Como os clubes toparam entrar em campo? Como a federação não se sensibilizou? Os próprios jogadores tiveram oportunidades para se posicionar, trocar seus videozinhos toscos e fúteis nas redes sociais por um manifesto contra a realização da partida. Não, preferiram brigar pelos três pontinhos, subir algumas casinhas na tabela.
Os cartolas devem ter corrido para contabilizar a renda, e que se dane o mundo! Milhares de torcedores também compareceram, vibraram, gritaram! A tv transmitiu, os locutores narraram, os comentaristas analisaram e os árbitros mostraram seus cartões. Vida que se segue.
A poucos quilômetros dali, pessoas clamando por ajuda, famílias destroçadas. As imagens na tv são chocantes e destroçam nossos corações. O esforço e a dedicação dos bombeiros aliviam nossas almas. No estádio muita polícia, bombeiros, ambulância. Vai que algum ¨craque¨ torce o dedinho ou as torcidas quebram o pau. O espetáculo deve ser impecável, um primor de organização!
Como adiar esse jogo??? Para que adiar esse jogo??? E o nosso calendário ultra bem organizado como fica? Vem aí a Libertadores, Brasileirão, Sul-Americana, Copa do Brasil!!!! Brumadinho já já se esquece. A tragédia de Mariana foi outro dia e ninguém se lembra mais.
Ouvi dizer que o Atlético não queria entrar em campo, mas foi vencido pelas argumentações do rival. Que não entrasse! Seria lindo, um gesto humano, sensível, e ficaria para sempre na história do futebol. Porque o futebol é não entrar em campo quando necessário, o futebol deve ser exemplo, atitude, posicionamento.
Não basta os dirigentes pedirem doações aos torcedores, não basta o jogador fazer um gol, correr em direção ao cinegrafista e gritar ¨Brumadinho¨! Que gritasse ¨eu não queria estar aqui!¨.
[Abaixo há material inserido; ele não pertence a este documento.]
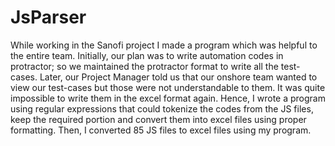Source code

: # JsParser
While working in the Sanofi project I made a program which was helpful to the entire team. Initially, our plan was to write automation codes in protractor; so we maintained the protractor format to write all the test-cases. Later, our Project Manager told us that our onshore team wanted to view our test-cases but those were not understandable to them. It was quite impossible to write them in the excel format again. Hence, I wrote a program using regular expressions that could tokenize the codes from the JS files, keep the required portion and convert them into excel files using proper formatting. Then, I converted 85 JS files to excel files using my program.
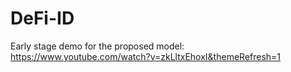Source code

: # DeFi-ID
Early stage demo for the proposed model: https://www.youtube.com/watch?v=zkLltxEhoxI&themeRefresh=1
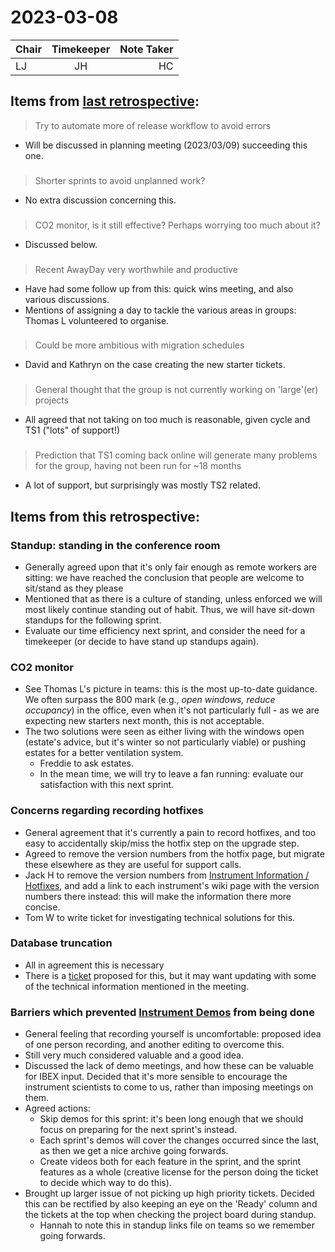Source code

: # 2023-03-08

| Chair      | Timekeeper | Note Taker |
| :--------   | :---------: | ----------: |
| LJ | JH | HC |

## Items from [last retrospective](https://github.com/ISISComputingGroup/ibex_developers_manual/wiki/Retrospective-notes-2023.02.01):

> Try to automate more of release workflow to avoid errors
 - Will be discussed in planning meeting (2023/03/09) succeeding this one. 

###
> Shorter sprints to avoid unplanned work?
 - No extra discussion concerning this.

###
> CO2 monitor, is it still effective? Perhaps worrying too much about it?
 - Discussed below.

###
> Recent AwayDay very worthwhile and productive
 - Have had some follow up from this: quick wins meeting, and also various discussions.
 - Mentions of assigning a day to tackle the various areas in groups: Thomas L volunteered to organise.

###
> Could be more ambitious with migration schedules
 - David and Kathryn on the case creating the new starter tickets. 

###
> General thought that the group is not currently working on 'large'(er) projects
 - All agreed that not taking on too much is reasonable, given cycle and TS1 ("lots" of support!)

###
> Prediction that TS1 coming back online will generate many problems for the group, having not been run for ~18 months
 - A lot of support, but surprisingly was mostly TS2 related.

## Items from this retrospective:

### Standup: standing in the conference room 
 - Generally agreed upon that it's only fair enough as remote workers are sitting: we have reached the conclusion that people are welcome to sit/stand as they please
 - Mentioned that as there is a culture of standing, unless enforced we will most likely continue standing out of habit. Thus, we will have sit-down standups for the following sprint. 
 - Evaluate our time efficiency next sprint, and consider the need for a timekeeper (or decide to have stand up standups again).

### CO2 monitor 
 - See Thomas L's picture in teams: this is the most up-to-date guidance. We often surpass the 800 mark (e.g., _open windows, reduce occupancy_) in the office, even when it's not particularly full - as we are expecting new starters next month, this is not acceptable.
 - The two solutions were seen as either living with the windows open (estate's advice, but it's winter so not particularly viable) or pushing estates for a better ventilation system.
   - Freddie to ask estates.
   - In the mean time, we will try to leave a fan running: evaluate our satisfaction with this next sprint. 

### Concerns regarding recording hotfixes
 - General agreement that it's currently a pain to record hotfixes, and too easy to accidentally skip/miss the hotfix step on the upgrade step. 
 - Agreed to remove the version numbers from the hotfix page, but migrate these elsewhere as they are useful for support calls.
 - Jack H to remove the version numbers from [Instrument Information / Hotfixes](https://github.com/ISISComputingGroup/IBEX/wiki#instrument-information--hotfixes), and add a link to each instrument's wiki page with the version numbers there instead: this will make the information there more concise.
 - Tom W to write ticket for investigating technical solutions for this.

### Database truncation
- All in agreement this is necessary
- There is a [ticket](https://github.com/ISISComputingGroup/IBEX/issues/5818) proposed for this, but it may want updating with some of the technical information mentioned in the meeting.

### Barriers which prevented [Instrument Demos](https://github.com/ISISComputingGroup/IBEX/issues/7584) from being done
 - General feeling that recording yourself is uncomfortable: proposed idea of one person recording, and another editing to overcome this.
 - Still very much considered valuable and a good idea.
 - Discussed the lack of demo meetings, and how these can be valuable for IBEX input. Decided that it's more sensible to encourage the instrument scientists to come to us, rather than imposing meetings on them.
 - Agreed actions:
   - Skip demos for this sprint: it's been long enough that we should focus on preparing for the next sprint's instead.
   - Each sprint's demos will cover the changes occurred since the last, as then we get a nice archive going forwards.
   - Create videos both for each feature in the sprint, and the sprint features as a whole (creative license for the person doing the ticket to decide which way to do this).
 - Brought up larger issue of not picking up high priority tickets. Decided this can be rectified by also keeping an eye on the 'Ready' column and the tickets at the top when checking the project board during standup. 
   - Hannah to note this in standup links file on teams so we remember going forwards.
A bola deve ser um instrumento de paz, união, solidariedade e conscientização. Nunca de alienação! O grande problema é que perdemos a sensibilidade, os mendigos nas calçadas não nos incomodam mais, a pobreza é banalizada, favelas crescem, crimes ambientais são tratados como acidentes ambientais.
Os valores inverteram-se, os bandidos viraram heróis e a bagunça é generalizada. Vivemos o salve-se quem puder ou o último a sair que apague a luz! Em Brumadinho, as famílias estão acuadas e as sirenes continuam tocando. Tocam alto, mas não ouvimos porque estamos cegos, surdos, loucos e sós.
NOTA DO BLOG
Uma única palavra retrata esse texto: Antológico.
Comentários
0#2RE: O CLÁSSICO DO DESCASO EM BELO HORIZONTE —
ANTONIO CORREIA02-02-2019 17:02
JJ: Paulo Cezar é uma raridade no meio do futebol. Os seus artigos são bem elaborados e diferente dos que vimos em nosso jornalismo esportivo. Quando você posta no blog um texto como esse, está trazendo para os seus visitantes a qualidade e uma visão de um ex-jogador que aprendeu muito na França.
0#1RE: O CLÁSSICO DO DESCASO EM BELO HORIZONTE —
RUBRO-NEGRO02-02-2019 12:18
JJ: Realmente um artigo antológico. Paulo Cezar Caju tem uma visão objetiva do futebol e uma independência total. Os seus tempos na França mudaram muito a sua mente.